1.     Election of Directors.

       |_| FOR ALL NOMINEES LISTED BELOW               |_|  WITHHOLD AUTHORITY
           (except as marked to the                         to vote for all
           contrary below)                                  nominees below

                   (INSTRUCTION: TO WITHHOLD AUTHORITY TO VOTE
                    FOR ANY INDIVIDUAL NOMINEE STRIKE A LINE
                  THROUGH THE NOMINEE'S NAME IN THE LIST BELOW)

       NOMINEES: Jeffrey M. Jagid, Kenneth S. Ehrman, Lawrence Burstein,
                 Michael Monaco, Beatrice Yormark

2.     Approval of an amendment to the Company's 1999 Stock Option Plan to
       increase the number of shares of Common Stock reserved for issuance
       thereunder by 1,000,000 shares to 2,812,500 shares

                       FOR |_|   AGAINST |_|   ABSTAIN |_|

3.     Approval of an amendment to the Company's Director Option Plan to
       increase the number of shares of Common Stock reserved for issuance
       thereunder by 300,000 shares to 600,000 shares

                       FOR |_|   AGAINST |_|   ABSTAIN |_|

4.     Ratification of the appointment of Eisner LLP as the Company's
       independent auditors.

                       FOR |_|   AGAINST |_|   ABSTAIN |_|




The shares represented by this proxy will be voted in the manner directed. In
the absence of any direction, the shares will be voted FOR each nominee named in
Proposal 1 and FOR Proposals 2, 3 and 4 and in accordance with their discretion
on such other matters as may properly come before the meeting.

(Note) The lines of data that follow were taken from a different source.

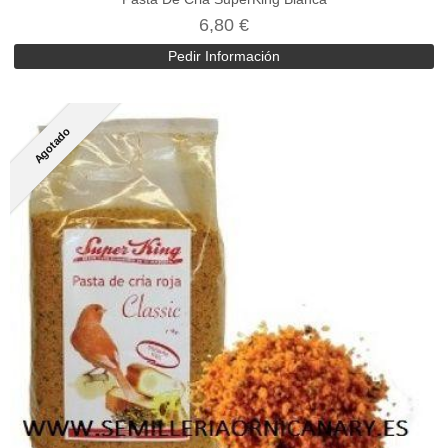
6,80 €
Pedir Información
Agotado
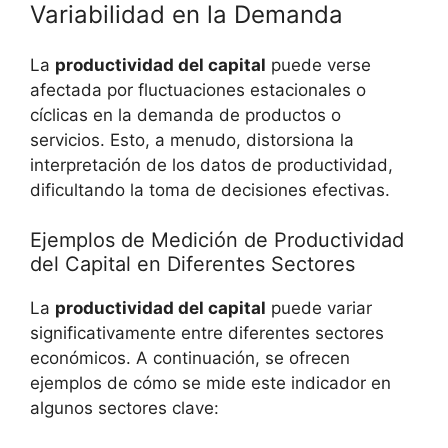
Variabilidad en la Demanda
La
productividad del capital
puede verse
afectada por fluctuaciones estacionales o
cíclicas en la demanda de productos o
servicios. Esto, a menudo, distorsiona la
interpretación de los datos de productividad,
dificultando la toma de decisiones efectivas.
Ejemplos de Medición de Productividad
del Capital en Diferentes Sectores
La
productividad del capital
puede variar
significativamente entre diferentes sectores
económicos. A continuación, se ofrecen
ejemplos de cómo se mide este indicador en
algunos sectores clave:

                                                    Dated ________________, 2004

                                                    ____________________________
                                                    ____________________________
                                                            Signature(s)

(Signature(s) should conform to names as registered. For jointly owned shares,
each owner should sign. When signing as attorney, executor, administrator,
trustee, guardian or officer of a corporation, please give full title of a
partnership, please sign in partnership name by authorized person.)